# How long to cancel at McDonalds drive through



## Ted L. (Jun 8, 2017)

I'm at the drive through because the dining room is closed. How long should I wait in line before cancelling?


----------



## Go4 (Jan 8, 2017)

Your choice really. 
When you cancel it goes against your cancellation rate, and you might get another ping.
When you wait, no cancel ding, and you got a delivery with some money.
Uber doesn't have a time limit that I know of


----------



## effortx2 (Jun 21, 2017)

Maybe park somewhere obvious and text them that you're there. Has anyone tried that, I wonder?


----------



## sidemouse (Apr 2, 2017)

Ahhh yes, the pleasure of having to wait in the McD's drive through.
I had one just like it, must've spent a good 10-15 minutes in that line.
I waited, and took the food to the customer and everything went like it was supposed to.
Then I went offline, logged out, closed the app and drove home.
It was my last delivery, I haven't Ubered since however while that was the last straw it was hardly the only reason.


----------



## islanders88 (May 7, 2017)

effortx2 said:


> Maybe park somewhere obvious and text them that you're there. Has anyone tried that, I wonder?
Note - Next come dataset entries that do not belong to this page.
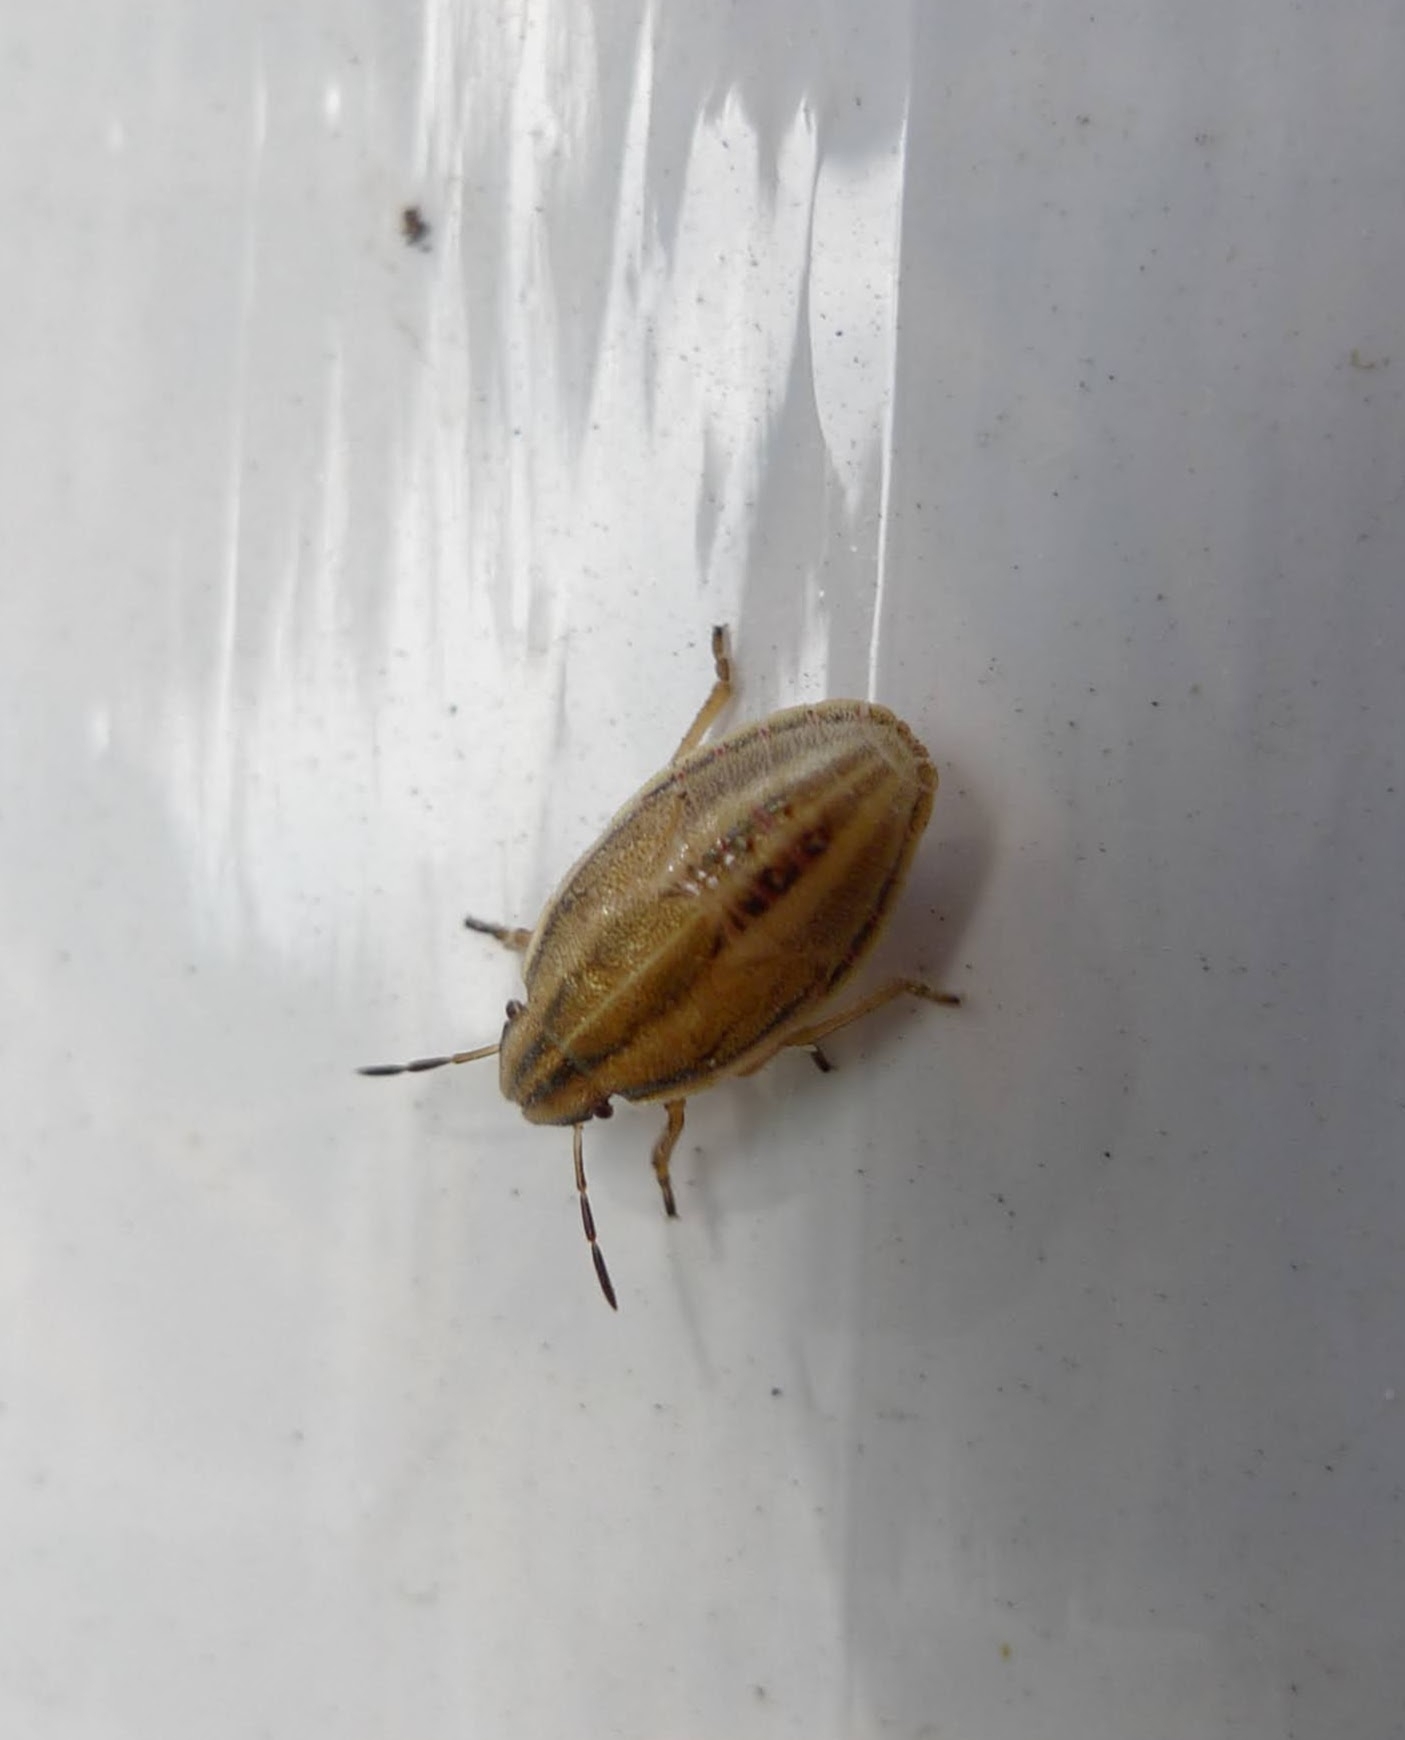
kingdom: Animalia
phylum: Arthropoda
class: Insecta
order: Hemiptera
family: Pentatomidae
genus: Aelia
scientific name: Aelia acuminata
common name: Bishop's mitre
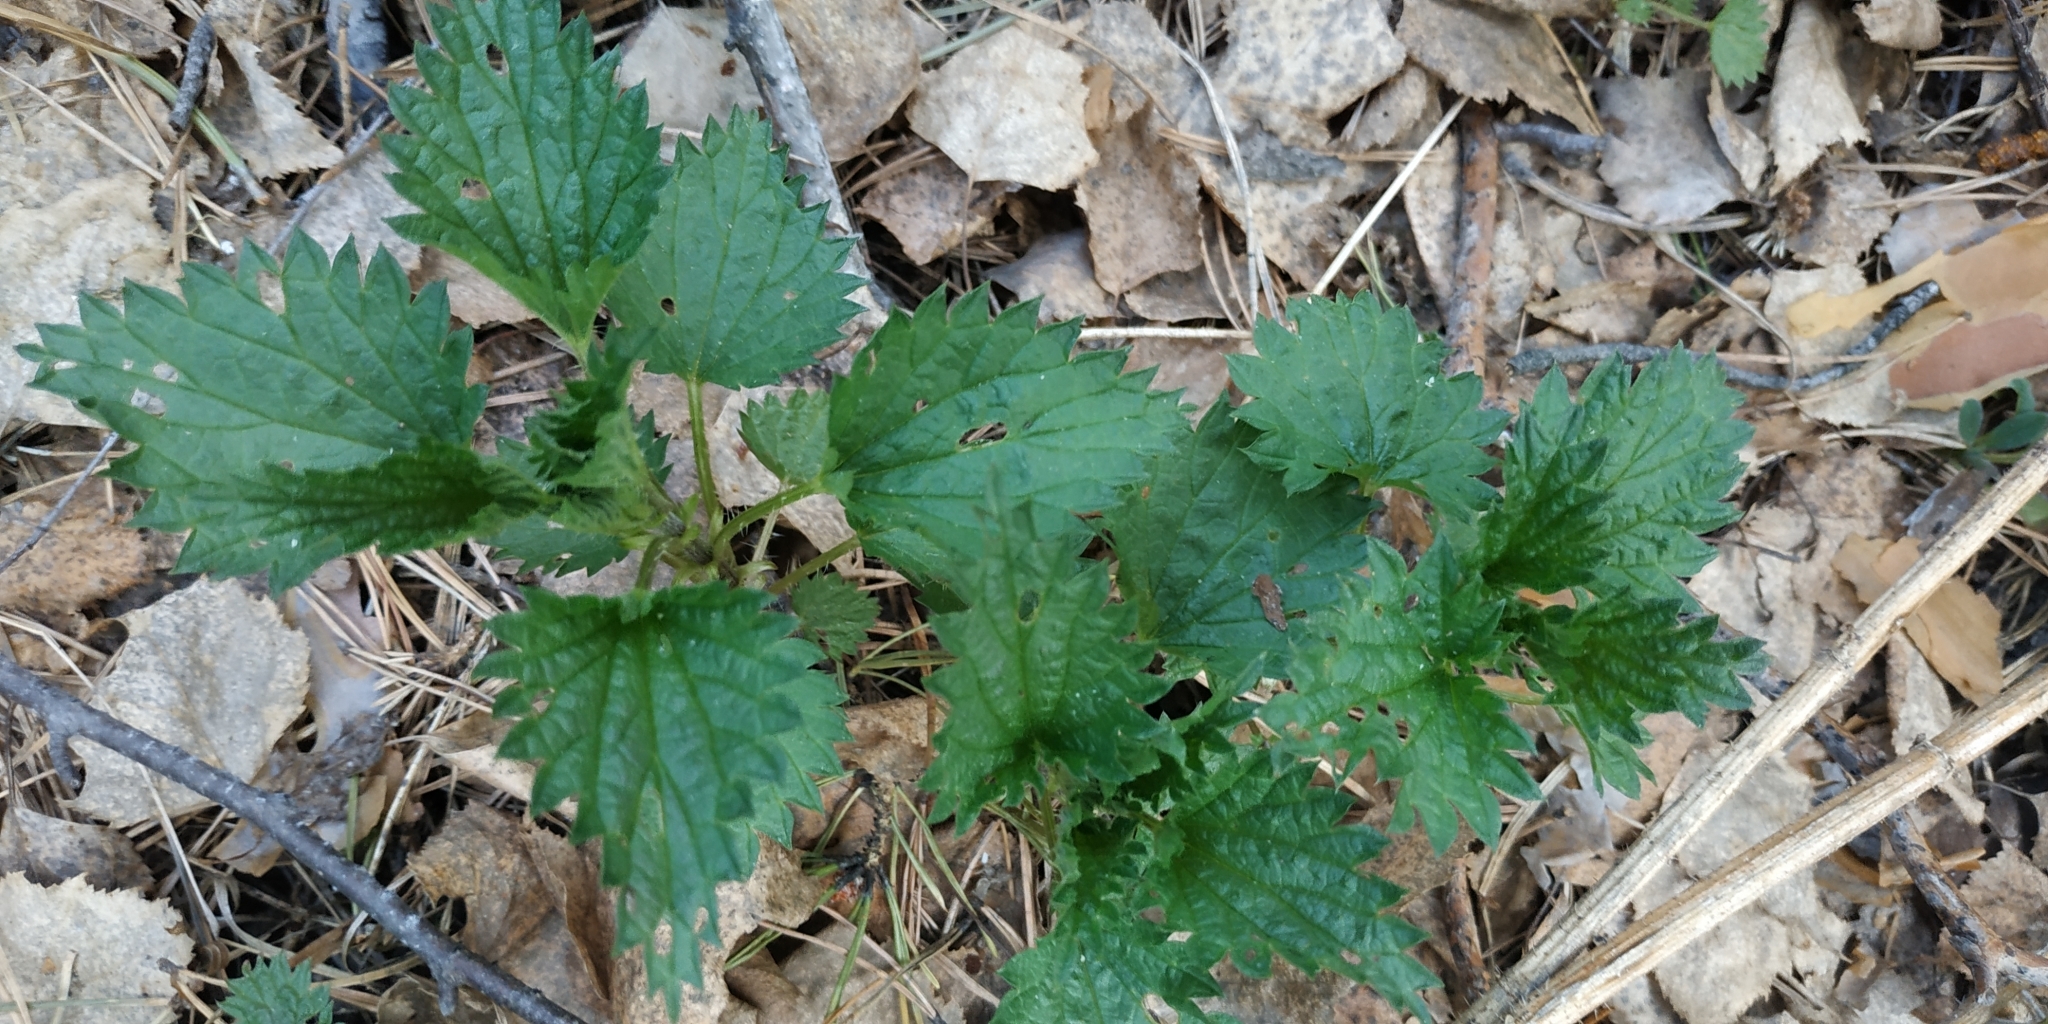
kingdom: Plantae
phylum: Tracheophyta
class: Magnoliopsida
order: Rosales
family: Urticaceae
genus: Urtica
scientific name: Urtica dioica
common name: Common nettle
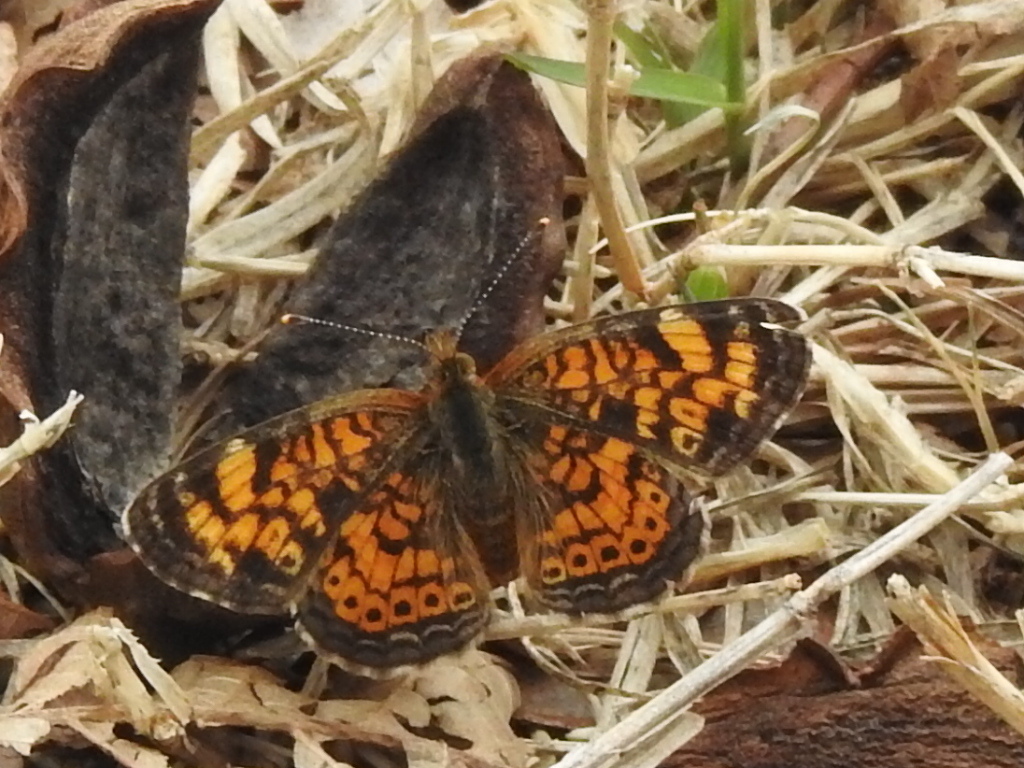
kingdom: Animalia
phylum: Arthropoda
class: Insecta
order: Lepidoptera
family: Nymphalidae
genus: Phyciodes
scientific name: Phyciodes tharos
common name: Pearl crescent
I did quite a few McD runs at night. Would park in the lot and go to the window. It might be a little awkward if there are a lot of cars backed up and if you're a shy person. I usually apologize to the car waiting at the window and quickly inform the worker about Uber order and wait on the side. Its usually ready within 5 mins and off i drive.


----------



## allcingbonz21 (Feb 20, 2017)

I hate drive thru cuz I never get a clear drive thru, imo figure days goal right, if you can reach it one way or another..... cant give u clean defined answer, effort gets paid right wait fee, surcharge, the whine fee lol or actual delivery use all that apply right


----------